* [Work request]: Reproduce the lines below word for word, leaving out the pictures.
────────
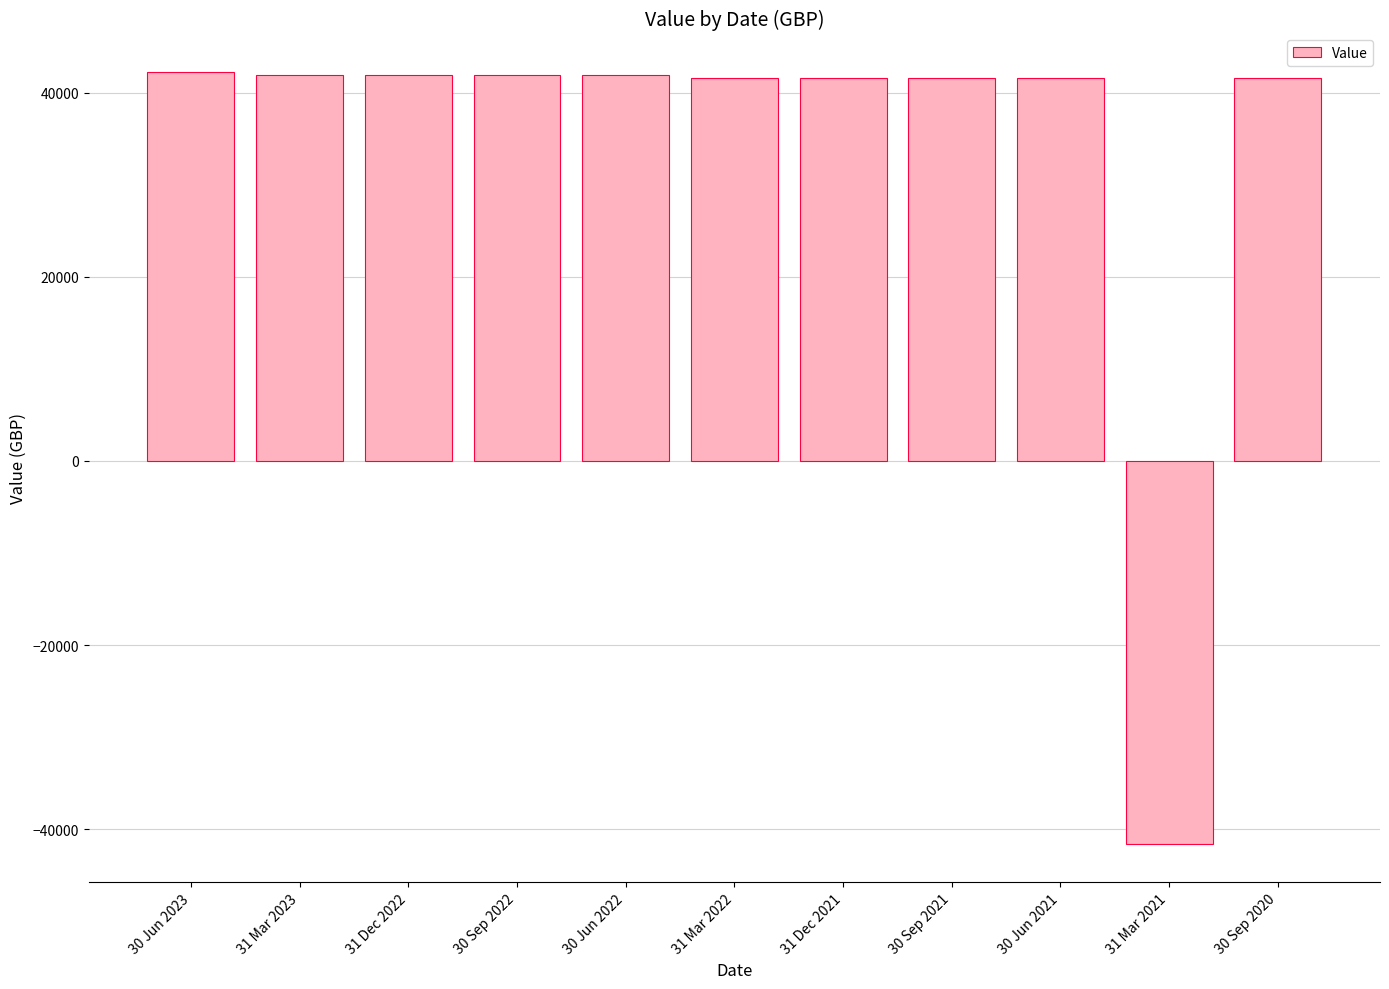

Is it true that the value at 31 Dec 2021 is 10692.2?

False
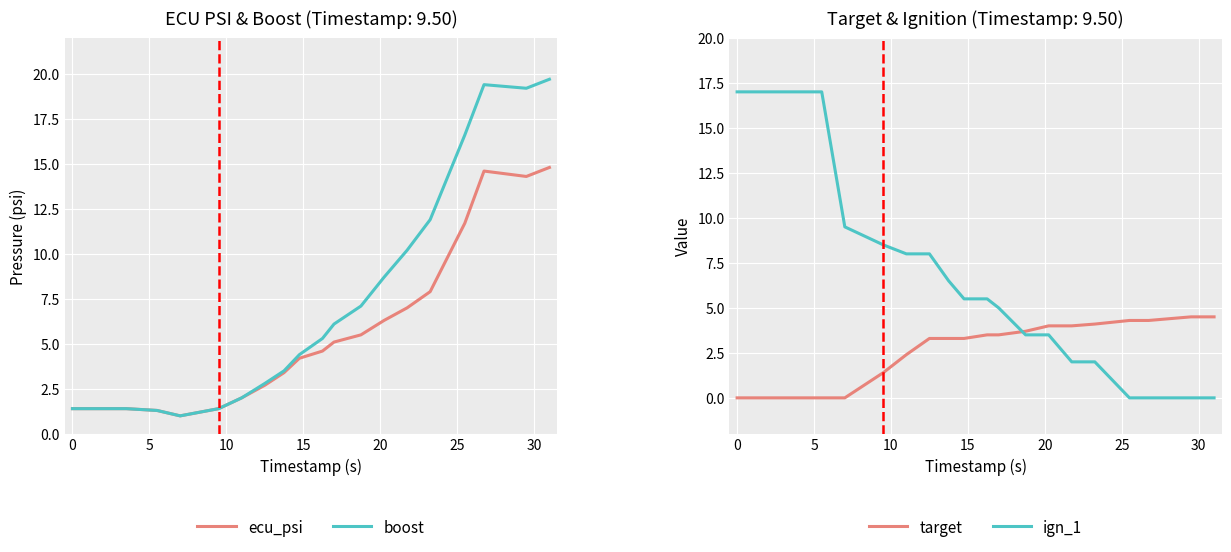

How many values in the ecu_psi series are below 4?

8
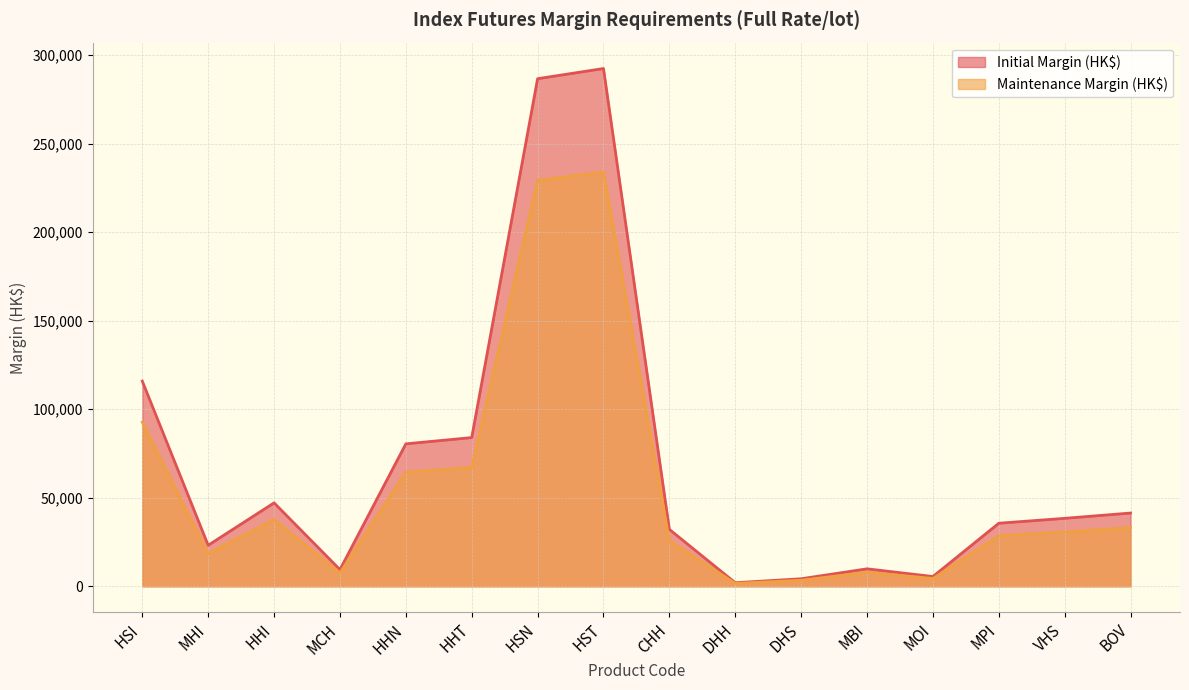

Rank the series at CHH from highest to lowest value.

Initial Margin (HK$), Maintenance Margin (HK$)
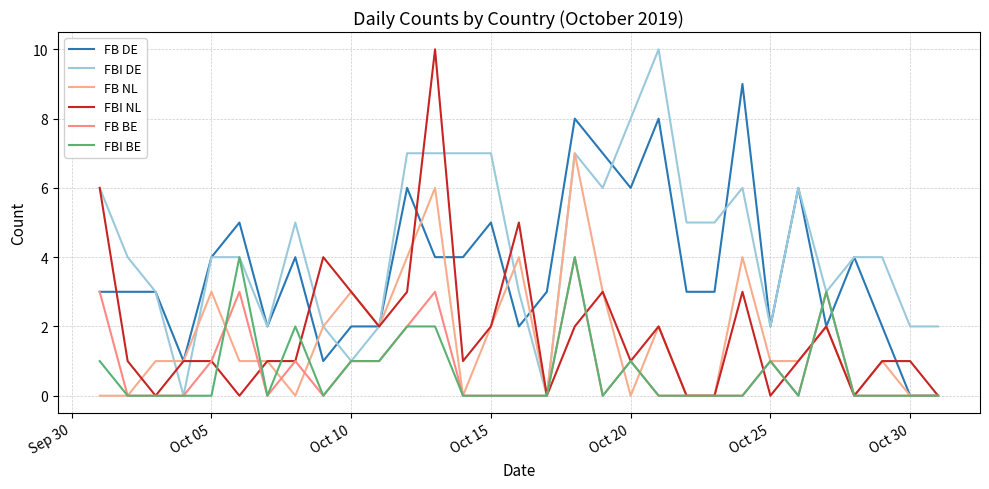

Is this an area chart (filled region under the line)?

No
────────
* [Solution to the exercise]:
Is it true that the value at 31 Dec 2021 is 10692.2?

False

How many values in the ecu_psi series are below 4?

8

Rank the series at CHH from highest to lowest value.

Initial Margin (HK$), Maintenance Margin (HK$)

Is this an area chart (filled region under the line)?

No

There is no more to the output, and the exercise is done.